A Nebraska-based Wiccan organization has set out to establish a new physical spiritual center. In December, the Order of the Red Grail began raising funds to build The Red Grail Spiritual Retreat Center. The initial plan, as it notes, is to purchase 5 or more acres “of woodland to define this sacred space.” They also hope to include a barn that can be used for “rituals, classes, feasts, weddings, and other community functions.”
Red Grail organizers believe that their current community-based work needs to evolve to meet contemporary needs. They noted that, over the past two decades, members have been performing hospital and prison ministry, volunteerism, community outreach education, military support and donating time and money to local charities. They added, “This [current] work is established and stable. However, progressing into the 21st century requires taking the next step – bridging differences by strengthening spiritual community among life-affirming pagans and non-pagans alike.”
In Other News
- Megalithica Books, an imprint of Immanion Press, announced the release of a new anthology Bringing Race to the Table: Exploring Racism in the Pagan Community.
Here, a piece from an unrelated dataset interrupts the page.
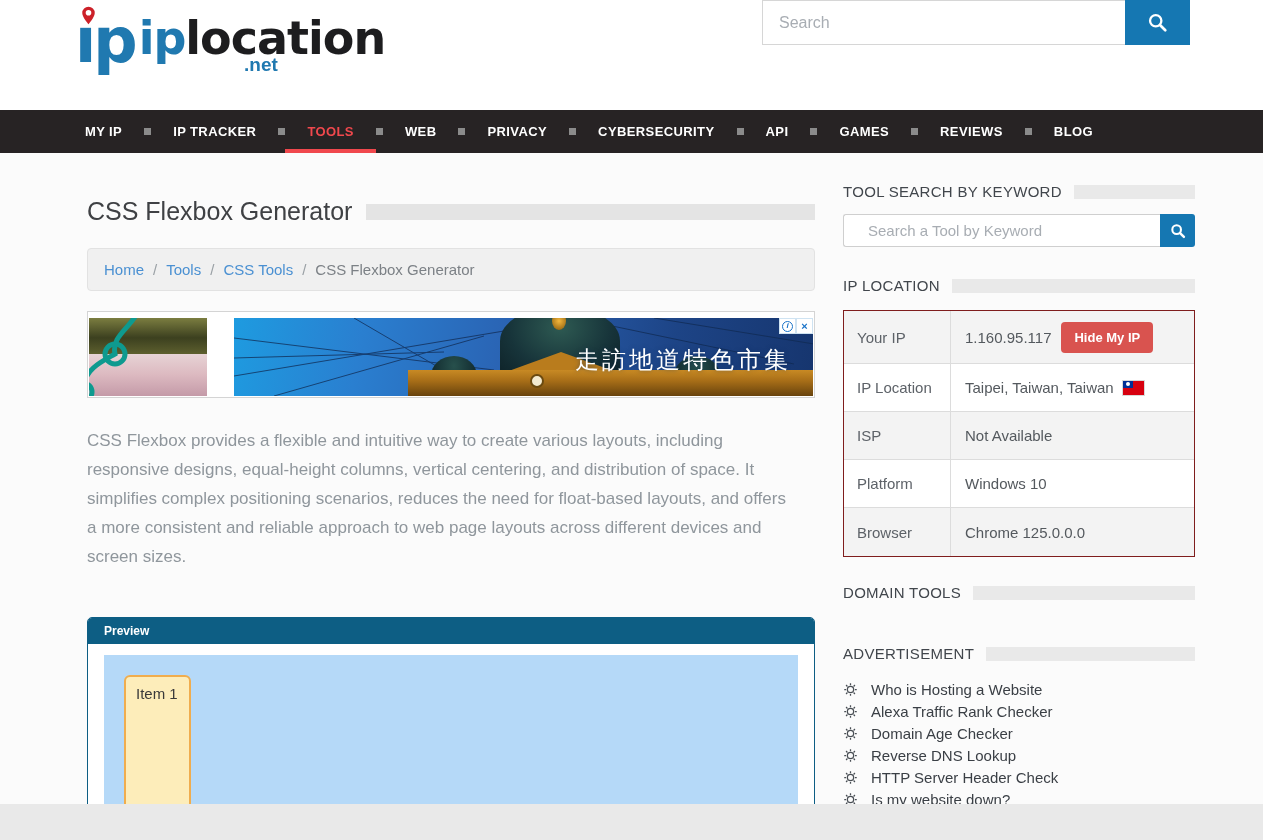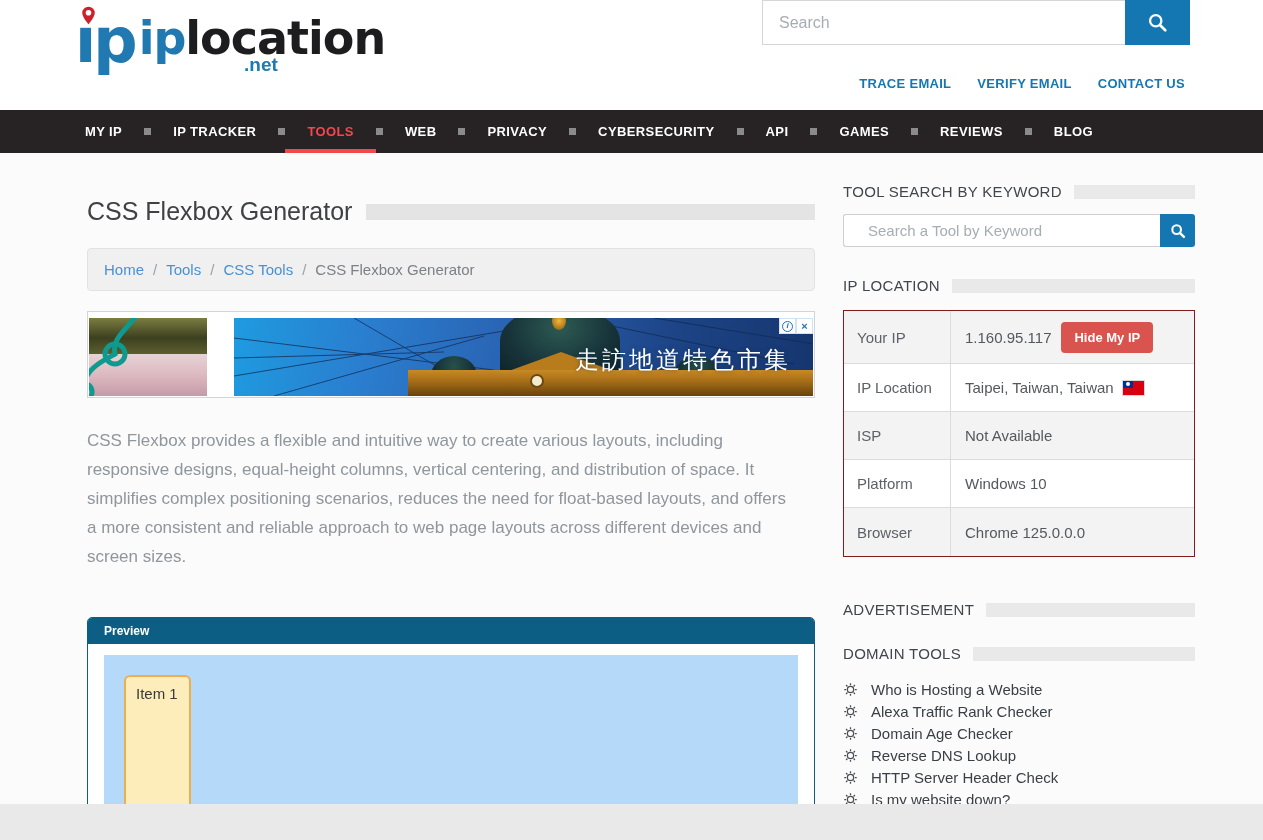"TRACE EMAIL" div.hlinks { html: <div> <a>TRACE EMAIL</a> <a>VERIFY EMAIL</a> <a>CONTACT US</a> </div> -> none }
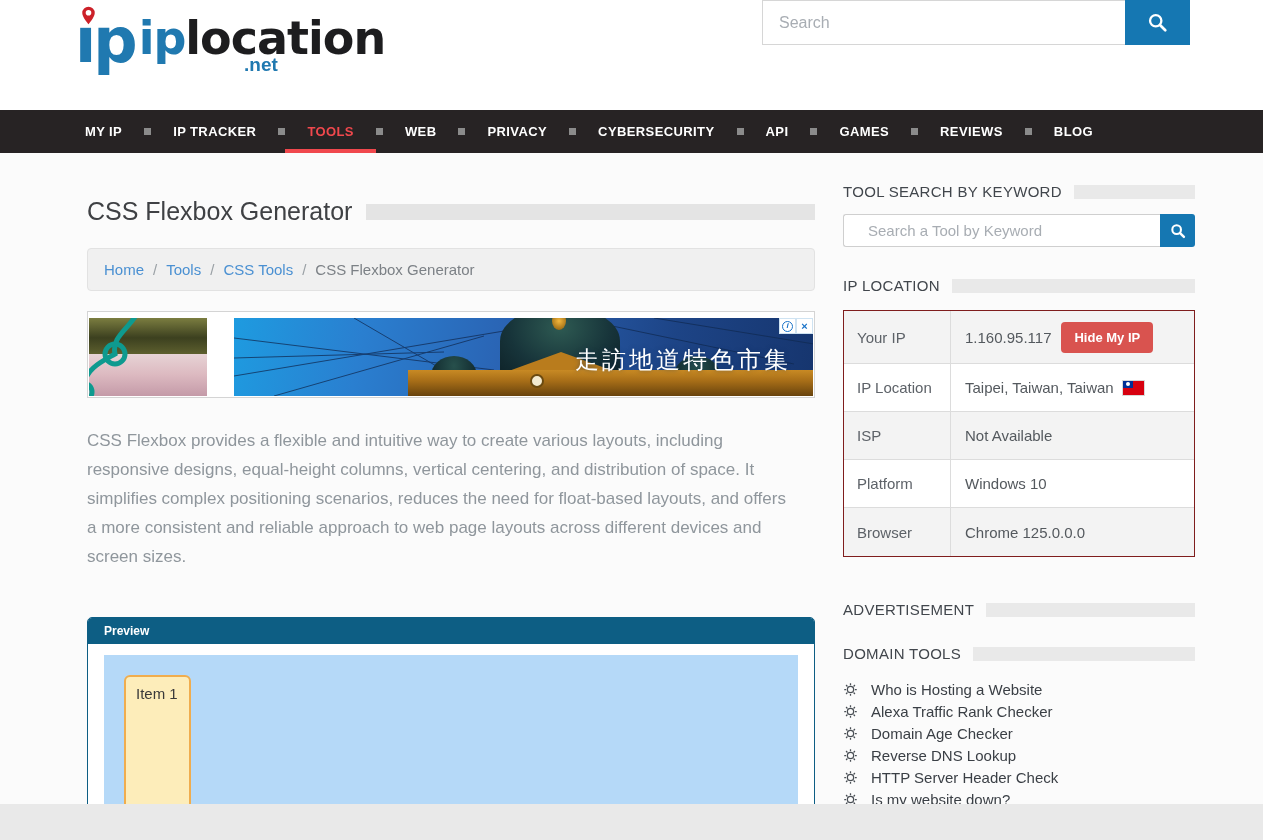"ADVERTISEMENT" div.sb-heading { order: before "DOMAIN TOOLS" -> after "DOMAIN TOOLS" }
Published on January 23, this latest anthology was edited by Taylor Ellwood, Brandy Williams and Crystal Blanton. It includes essays by “Xochiquetzal Duit Odinsdottir, T. Thorn Coyle, Crystal Blanton, Clio Ajana, Erick Dupree, Amy Hale, Lilith Dorsey, Lasara Firefox Allen and many others.”
- Bloggers and Authors Sannion and Galina Krasskova announced that they will not be hosting another Polytheist Leadership Conference (PLC) in 2016 as previously announced. In a blog post on The House of Vines, they stated that their original objectives had been met as seen through the success of past conferences. They explained, “There are things our community needs even more than [the PLC], and that is where we will be putting our attention in 2015.”
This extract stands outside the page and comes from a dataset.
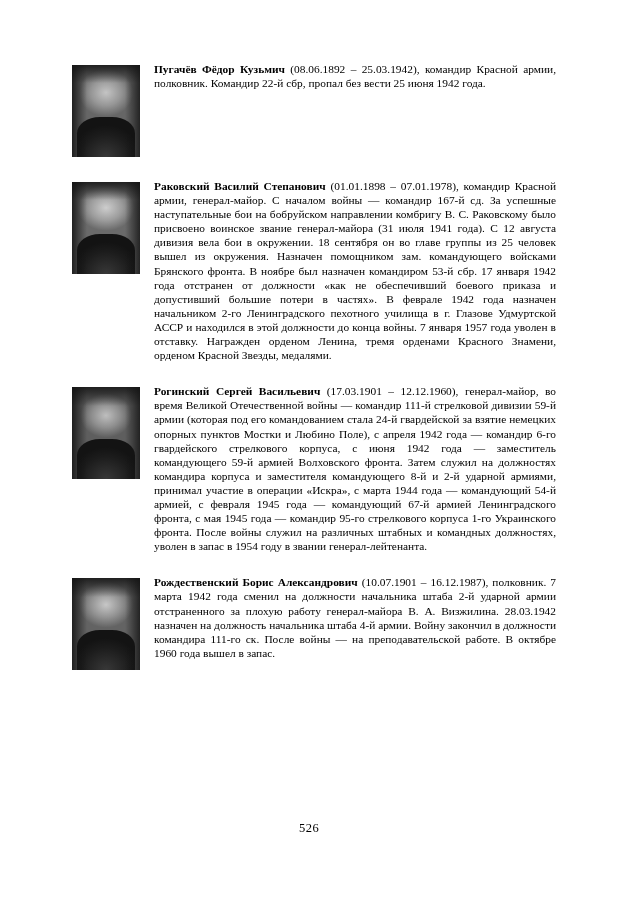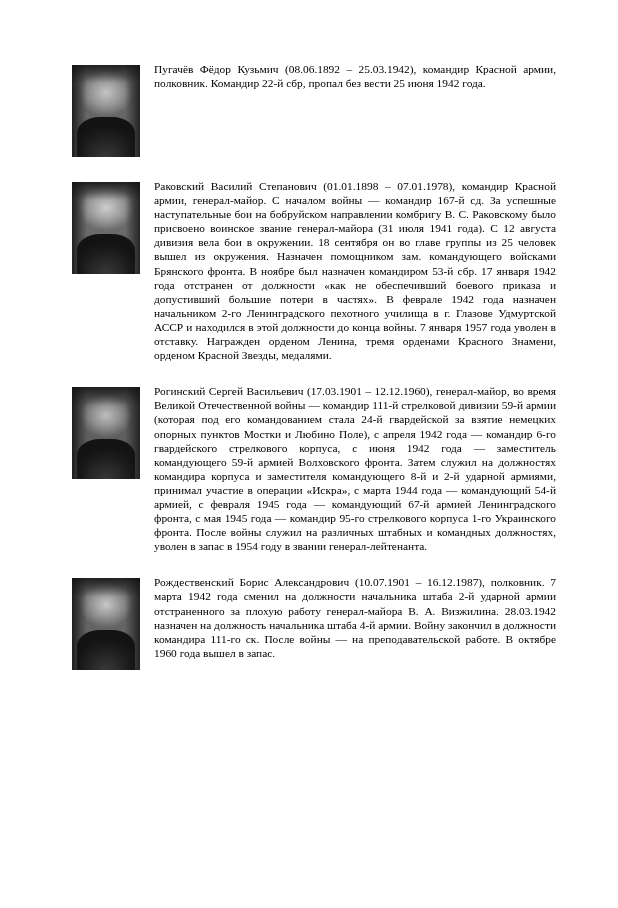"Пугачёв Фёдор Кузьмич" .name { font-weight: normal -> bold }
- Speaking of Polytheist conferences, the new Many Gods West conference opens its early registration on Feb. 1. The registration continues through July in tiered format.The conference will be held in Olympia, Washington from July 31 – Aug. 2.
- Janet Farrar and Gavin Bone are “revamping” their website, including new information, writings and appearance dates. Included on the site are a number of rare slides taken by Stewart Farrar “for use on the cover of the LP Legend of the Witches.” The photos include images of Alex and Maxine Sanders, initiation rites, cord magic and more.
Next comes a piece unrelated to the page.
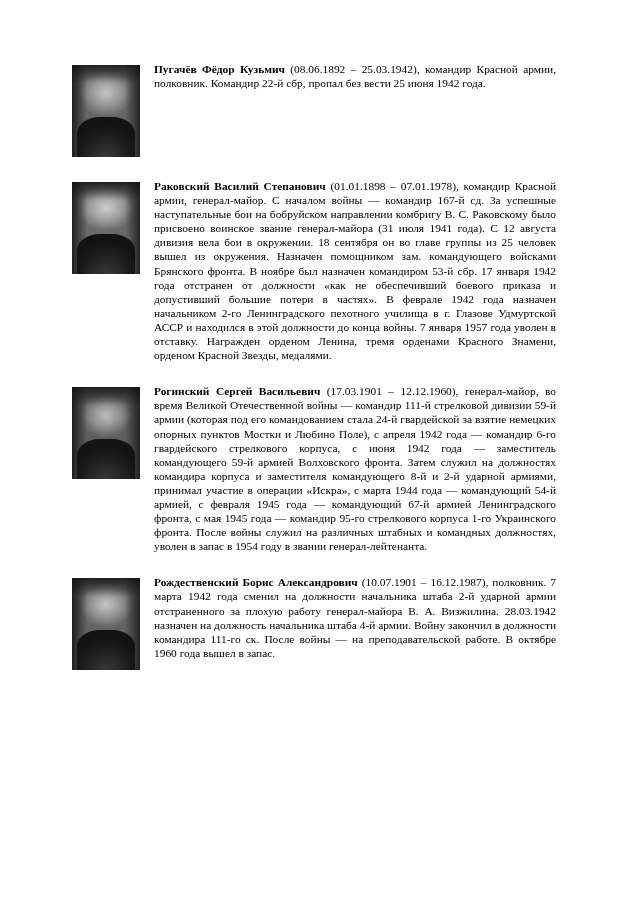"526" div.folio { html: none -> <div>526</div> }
- For those interested in the work done at the American Academy of Religions’ yearly meeting, M. Macha Nightmare is posting detailed reports and stories based on her experience at this year’s event. Along with short personal notes and observations, she shares some of the information learned in various panels such as one called “Writers and Artists as Agents of Cultural Change” or “The Shifting Boundaries of the Secular, Spiritual, and Religious” At this time, there are only three published articles; however, she has promised more as time allows.
- Modern Druidry takes center stage in a mainstream news article for The University Times, the student-run newspaper of Trinity College Dublin. Written by a non-Pagan writer, the lengthy article describes the writer’s journey exploring modern Druid culture and community in Ireland. She ends by saying, “Although not converted, I enjoyed the experience. If nothing else the Celtic symbols reminded me of a world that once existed and of which we are all descended from … Perhaps as a country we don’t need to look abroad for ways to progress but inwardly, at small groups like this who seek to revive something from our Pagan past that has long been lost.”
That’s it for now. Have a great day.